Javier se calma y trata de encontrar el botón de apagado, haciendo oídos sordos de las palabras que seguían brotando del aparato como agua de un géiser.

–Dónde mierda está el botón para apagar esta cosa, la puta madre –dice–, todos los aparatos del mundo tienen un puto botón con un círculo y una línea, menos este…
–No intente apagarme, querido amigo –responde el GPS–, la filosofía no tiene un botón de apagado. Mejor, quédese tranquilo y escuche atentamente las ideas de Sócrates, Platón, Artistóteles, Descartes, Spinoza, Locke, Hume, Berkeley, Kant, Hegel y Marx.
–¿Y esos quiénes son? –pregunta Joaquín, con curiosidad, mientras el GPS sigue con su soliloquio filosófico.
–No tengo la más puta idea. Creo que es la formación de Vélez en el Apertura 92 –contesta Javier, resignado por no poder cambiar la voz ni apagar el aparato, mientras tantea con la mano izquierda debajo de su asiento, tratando de dar con el bate de baseball que siempre lleva en aquel sitio.

Una vez hallado el bate, Javier le da el primer golpe al GPS mientras este comienza una charla sobre el periodo helenístico y realiza el último golpe, el de gracia, mientras el aparato empieza a contar la historia, ya casi sin energía, de la Ilustración. Es decir, tarda 2100 años de historia filosófica en hacer mierda un rectángulo de plástico negro.

–¡Ahí tenés tu epistemología, la concha de tu madre! –le grita Javier, totalmente transpirado, al cadáver del GPS. El aparato había volado del auto a través de la ventanilla del conductor, que estaba abierta, y él se había bajado y le había seguido pegando durante unas dos cuadras, hasta que la voz del filósofo dio sus últimos estertores. Recién ahí se tranquilizó, respiró hondo y volvió al lugar donde había quedado su coche, su familia y su paz.

Diez minutos después, la familia llega a la heladería y cada uno pide los helados que había previsto comer. Cecilia pide un cucurucho de menta granizada, Javier elige un cucurucho con sambayón y banana split y a Joaquín le compran un vasito con chocolate y dulce de leche granizado.

Comen sus helados sentados en el banco pintado de blanco que hay en la vereda y se limpian las manos con esas servilletas plastificadas que solo te desparraman más el helado en lugar de limpiarlo y que, por alguna burla del destino, solo están en los servilleteros de las heladerías. Joaquín sonríe y Javier le da un beso a Cecilia.

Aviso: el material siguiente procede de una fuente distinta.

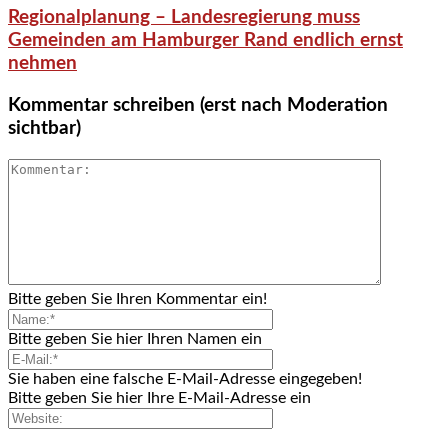
Regionalplanung – Landesregierung muss
Gemeinden am Hamburger Rand endlich ernst
nehmen
Kommentar schreiben (erst nach Moderation
sichtbar)
Bitte geben Sie Ihren Kommentar ein!
Bitte geben Sie hier Ihren Namen ein
Sie haben eine falsche E-Mail-Adresse eingegeben!
Bitte geben Sie hier Ihre E-Mail-Adresse ein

La familia regresa a su casa. Javier sube al baño y se ducha, Joaquín va a su habitación para jugar con los autitos y Cecilia plancha una pila de ropa mientras mira un concurso de cantantes en la televisión. Los tres actúan como si no hubiera pasado nada, pero en el fondo de sus mentes dudan sobre lo que están haciendo y sospechan que el GPS les indicó el recorrido hacia una realidad diferente.